HERB YATES of Venice is puzzled by the meaning of a common response to a question, usually given by a person being interviewed.
"An interviewee is asked a question," Yates says, "and he or she responds, 'That's a good question.'
"What does 'That's a good question' mean?"
That's a good question.
Yates himself offers three possible explanations:
"(1) The interviewee considers all the previous questions inane. (2) The interviewee knows a good answer for that one and was hoping it would be asked. (3) He or she doesn't know a good answer and is stalling for time."
I suspect that Yates has had some experience as a reporter. Every reporter is familiar with that phrase, and his guesses as to its meaning are close, at first glance.
I have interviewed many people in all walks of life: generals, movie stars, murderers, ex-Presidents or Presidents-to-be (no sitting President), writers, wrestlers and female jockeys.
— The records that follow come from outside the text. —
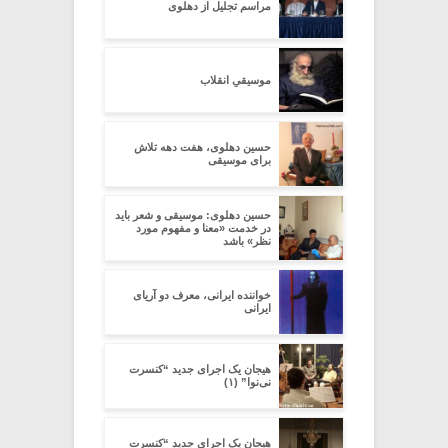
مراسم تجلیل از دهلوی
موسیقیِ انقلاب
حسین دهلوی، هفت دهه تلاش
برای موسیقی
حسین دهلوی: موسیقی و شعر باید
در خدمت «معنا و مفهوم مورد
نظر» باشد
خواننده ایرانی، معرف دو آریای
ایرانی
هیجان یک اجرای جدید “کنسرت
نی‌نوا” (۱)
هیجان یک اجرای جدید “کنسرت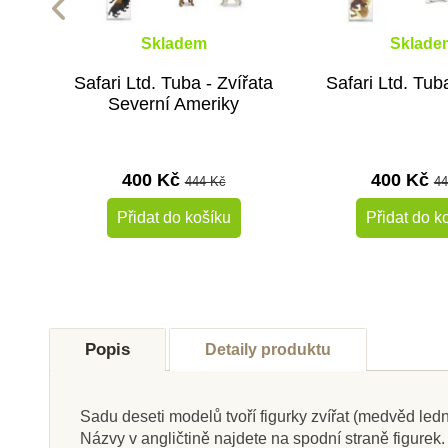
Skladem
Sklade
Safari Ltd. Tuba - Zvířata
Safari Ltd. Tub
Severní Ameriky
400 Kč
400 Kč
444 Kč
44
Přidat do košíku
Přidat do k
-10%
Doporučené
Do školy
Popis
Detaily produktu
Do školy
Sadu deseti modelů tvoří figurky zvířat (medvěd lední,
Názvy v angličtině najdete na spodní straně figurek.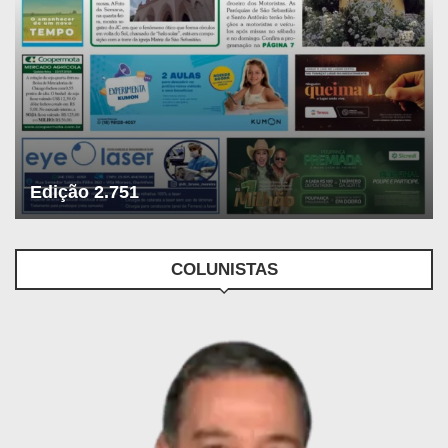
Edição 2.751
COLUNISTAS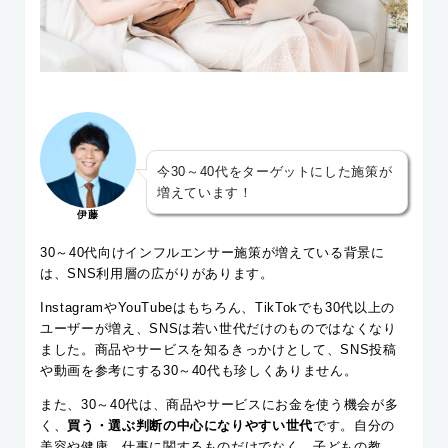
今30～40代をターゲットにした施策が
増えています！
伊藤
30～40代向けインフルエンサー施策が増えている背景に
は、SNS利用層の広がりがあります。
InstagramやYouTubeはもちろん、TikTokでも30代以上の
ユーザーが増え、SNSは若い世代だけのものではなくなり
ました。商品やサービスを知るきっかけとして、SNS投稿
や動画を参考にする30～40代も珍しくありません。
また、30～40代は、商品やサービスにお金を使う機会が多
く、
買う・選ぶ判断の中心になりやすい世代
です。自分の
美容や健康、仕事に関するものだけでなく、子どもの教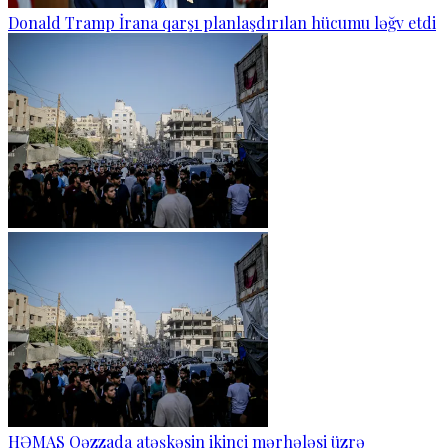
Donald Tramp İrana qarşı planlaşdırılan hücumu ləğv etdi
HƏMAS Qəzzada atəşkəsin ikinci mərhələsi üzrə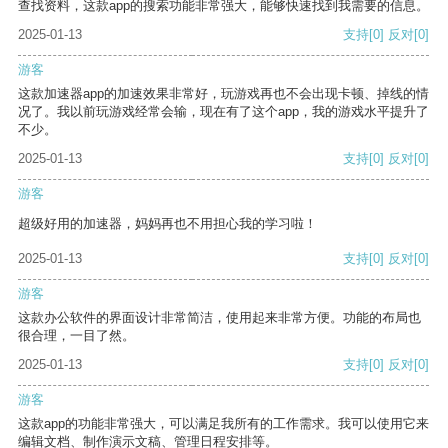
查找资料，这款app的搜索功能非常强大，能够快速找到我需要的信息。
2025-01-13
支持
[0]
反对
[0]
游客
这款加速器app的加速效果非常好，玩游戏再也不会出现卡顿、掉线的情
况了。我以前玩游戏经常会输，现在有了这个app，我的游戏水平提升了
不少。
2025-01-13
支持
[0]
反对
[0]
游客
超级好用的加速器，妈妈再也不用担心我的学习啦！
2025-01-13
支持
[0]
反对
[0]
游客
这款办公软件的界面设计非常简洁，使用起来非常方便。功能的布局也
很合理，一目了然。
2025-01-13
支持
[0]
反对
[0]
游客
这款app的功能非常强大，可以满足我所有的工作需求。我可以使用它来
编辑文档、制作演示文稿、管理日程安排等。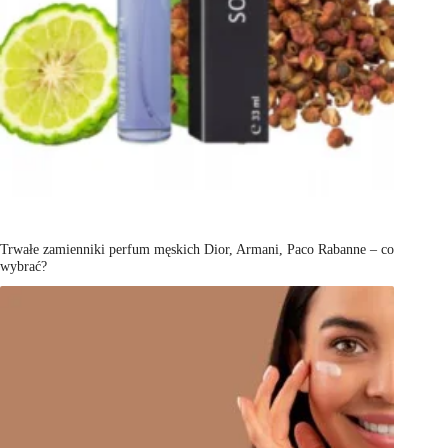
Trwałe zamienniki perfum męskich Dior, Armani, Paco Rabanne – co
wybrać?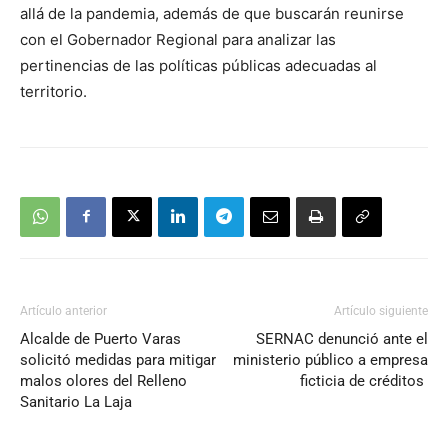
allá de la pandemia, además de que buscarán reunirse
con el Gobernador Regional para analizar las
pertinencias de las políticas públicas adecuadas al
territorio.
Artículo anterior
Artículo siguiente
Alcalde de Puerto Varas
SERNAC denunció ante el
solicitó medidas para mitigar
ministerio público a empresa
malos olores del Relleno
ficticia de créditos
Sanitario La Laja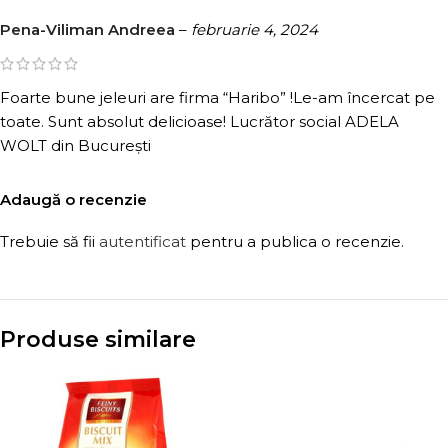
Pena-Viliman Andreea
–
februarie 4, 2024
Foarte bune jeleuri are firma “Haribo” !Le-am încercat pe
toate. Sunt absolut delicioase! Lucrător social ADELA
WOLT din Bucureṣti
Adaugă o recenzie
Trebuie să fii
autentificat
pentru a publica o recenzie.
Produse similare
I have rarely interviewed anyone who didn't at some point say, "That's a good question."
It could mean, as Yates suggests, that previous questions have been so inane that the interviewee is relieved to hear one that deserves an answer. But I am doubtful of that explanation because I have never heard "That's a good question" followed by a satisfactory answer.
It is possible, according to Yates' second supposition, that the interviewee has a good answer and was hoping for the question. Again, my experience makes me doubtful.
Yates' third suggestion, that the interviewee is stalling for time, is the most probable.
The common illustration of a question that admits no satisfactory answer is the classic, "Have you stopped beating your wife?"
Naturally, if the man says "Yes," he has admitted beating his wife in the past. If he answers "No," he has implied that he has beaten his wife in the past and that he is still doing so.
On the other hand, if he answers, "That's a good question," he is hopelessly compromised. Why is it a good question if it puts him in the position of being unable to give an answer that will not incriminate him?
The only persuasive answer he can give is, "I have never beaten my wife, I do not now beat my wife, and I never will beat my wife." Of course there is a tone of overreaction in that orotund answer. It is the kind of answer that gives the questioner reason to doubt its sincerity.
Whenever anyone I was interviewing said to me, "That's a good question," I usually felt a sort of warmth, as if I were, after all, a sharp reporter who asked this person the very question that would force him to express some previously concealed opinion.
I soon realized this was nonsense. What the interviewee was really thinking was: "This guy is a pain in the neck. He's trying to trick me into saying something stupid. I'd better see if I can get him on my side."
Whereupon the pause, the little exhalation of breath, the deferential smile and the gracious acknowledgement: "That's a good question."
On the other hand, the phrase has undoubtedly saved many an interviewee from an embarrassing answer. How much better off Al Campanis, late of the Dodgers, would be today if he had answered, when asked why he thought there were so few blacks in baseball management, "That's a good question," instead of what he did.
Jimmy the Greek would probably still have his job on TV if he had said, "That's a good question," instead of volunteering the answer he did.
"That's a good question" usually passes for an answer itself. It eases the moment of tension. The interviewer is momentarily satisfied, and the interviewee can, with relative safety, go on to the next question, which, he may hope, is not as good.
We will undoubtedly hear "That's a good question" many times in the remaining months of the presidential campaign. But most of the questions will already have been asked and answered or evaded.
The safest answer is, "I have never beaten my wife."
It's so much more gratifying than "No comment."